Agentic AI Governance: Framework, Risks & Controls (2026)
A practical governance framework for agentic AI: 7 pillars, top risks, evaluation, monitoring, kill-switch and audit-ready evidence for public sector and enterprises.
Key takeaways
- A 7‑pillar governance model for agentic AI systems.
- Risk controls: hallucinations, tool misuse, data leakage, bias and automation drift.

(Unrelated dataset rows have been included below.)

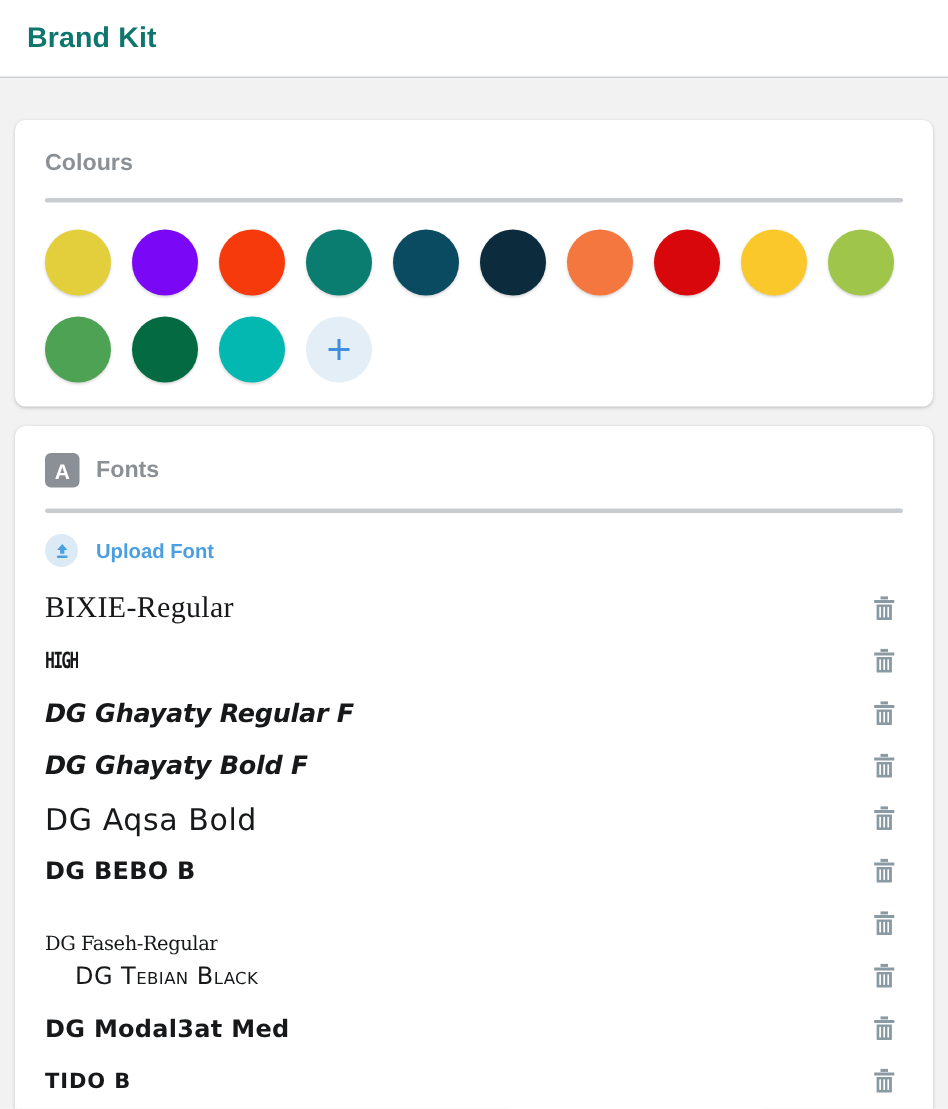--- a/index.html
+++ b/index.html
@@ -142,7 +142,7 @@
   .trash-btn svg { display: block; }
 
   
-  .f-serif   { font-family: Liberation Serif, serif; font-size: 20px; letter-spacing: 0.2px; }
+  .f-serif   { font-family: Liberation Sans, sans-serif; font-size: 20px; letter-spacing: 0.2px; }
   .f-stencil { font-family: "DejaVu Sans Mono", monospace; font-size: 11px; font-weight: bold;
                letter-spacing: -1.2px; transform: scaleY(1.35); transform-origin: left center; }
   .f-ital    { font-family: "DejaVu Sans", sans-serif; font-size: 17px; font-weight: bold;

- Audit-ready evidence: logs, versioning, evaluation reports, change approvals.
- Operational safety: monitoring, incident response and kill‑switch procedures.
Why governance matters now
Agentic AI is action‑taking: it can call tools, trigger workflows, and impact real operations. Governments and large enterprises therefore require a verifiable control layer — not just model performance.
The 7 pillars (usable in RFPs)
- Scope & classification (use cases, risk tier, decision boundaries).
- Data governance (access control, retention, lineage).
- Model & tool governance (approved models/tools, versioning).
- Evaluation (test suites, red‑team, go/no‑go).
- Runtime controls (policy engine, rate limits, tool permissions).
- Observability (logs, traces, audit trail).
- Operations (incident response, kill‑switch, continuous improvement).
Checklist for committees
- Is there a documented RACI and review cadence?
- Are evaluations reproducible and tied to release approvals?
- Can you demonstrate traceability (prompt+tool calls+data+decision)?
- Is there a tested kill‑switch and rollback plan?
Procurement note
If you want this to survive audits, insist on artifacts: requirements, evaluation gates, logs, incident procedures and reversibility clauses.